“You can take on the world in the ring but this problem called depression, you can't take it on.”
For a generation of boxing fans, the British boxer Ricky Hatton served as a beacon of humility and decency in a sport not known for either. He was a sensation all over the globe, particularly in England, but throughout his ascent, he remained honest and grounded, attracting legions of fans who opted for that persona over the egos projected by Floyd Mayweather (who defeated Hatton) and the like.
Nowadays, Hatton is retired, but he still speaks openly not just about his career, but the struggles he’s faced in his life after boxing. Namely, his battle with substance abuse and depression as he seeks out a purpose in life following boxing.
Here he is in 2014 speaking candidly about his struggles with mental illness:
His career began to unravel in 2007 after his first professional loss to Floyd Mayweather, then a subsequent loss to Manny Pacquiao in 2009. Having lost his status as an elite boxer, he entered rehab for cocaine addiction in 2010. Since then, he’s battled with depression, most recently speaking about it to the BBC, stating:
“I tried to kill myself several times. I used to go to the pub, come back, take the knife out and sit there in the dark crying hysterically.
——————————
Task description - In the text about Ricky Hatton, what did Hatton enter rehab for in 2010?
——————————
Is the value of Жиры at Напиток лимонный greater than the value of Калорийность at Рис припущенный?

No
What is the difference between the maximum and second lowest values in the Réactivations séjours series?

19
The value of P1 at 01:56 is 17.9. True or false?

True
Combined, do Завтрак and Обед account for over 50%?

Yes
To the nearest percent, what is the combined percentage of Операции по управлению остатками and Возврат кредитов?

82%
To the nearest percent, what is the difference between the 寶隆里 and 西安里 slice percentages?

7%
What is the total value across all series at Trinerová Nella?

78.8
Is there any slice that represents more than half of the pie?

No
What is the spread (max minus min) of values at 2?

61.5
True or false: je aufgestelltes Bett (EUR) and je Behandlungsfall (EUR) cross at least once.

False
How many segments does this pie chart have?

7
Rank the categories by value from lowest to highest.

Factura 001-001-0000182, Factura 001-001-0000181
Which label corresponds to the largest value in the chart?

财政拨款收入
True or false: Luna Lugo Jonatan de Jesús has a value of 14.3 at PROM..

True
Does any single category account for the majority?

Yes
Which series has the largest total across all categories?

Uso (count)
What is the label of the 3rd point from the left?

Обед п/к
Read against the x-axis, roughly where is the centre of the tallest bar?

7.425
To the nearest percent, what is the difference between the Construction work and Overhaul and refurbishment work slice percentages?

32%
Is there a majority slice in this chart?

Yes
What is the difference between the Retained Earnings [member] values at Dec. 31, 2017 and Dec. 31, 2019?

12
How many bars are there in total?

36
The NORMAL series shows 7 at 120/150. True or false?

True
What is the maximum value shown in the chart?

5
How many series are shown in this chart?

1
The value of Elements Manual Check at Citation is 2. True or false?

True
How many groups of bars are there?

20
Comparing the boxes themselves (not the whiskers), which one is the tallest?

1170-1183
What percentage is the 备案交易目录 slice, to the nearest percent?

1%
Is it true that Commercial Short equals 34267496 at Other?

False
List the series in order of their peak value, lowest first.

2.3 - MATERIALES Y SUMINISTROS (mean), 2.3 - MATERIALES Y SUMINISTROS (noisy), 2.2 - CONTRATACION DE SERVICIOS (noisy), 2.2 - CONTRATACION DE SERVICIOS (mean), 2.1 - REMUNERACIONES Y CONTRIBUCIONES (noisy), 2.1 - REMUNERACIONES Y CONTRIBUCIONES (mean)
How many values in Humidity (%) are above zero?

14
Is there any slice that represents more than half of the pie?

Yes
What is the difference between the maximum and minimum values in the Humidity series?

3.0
——————————
Result of this task - Cocaine addiction.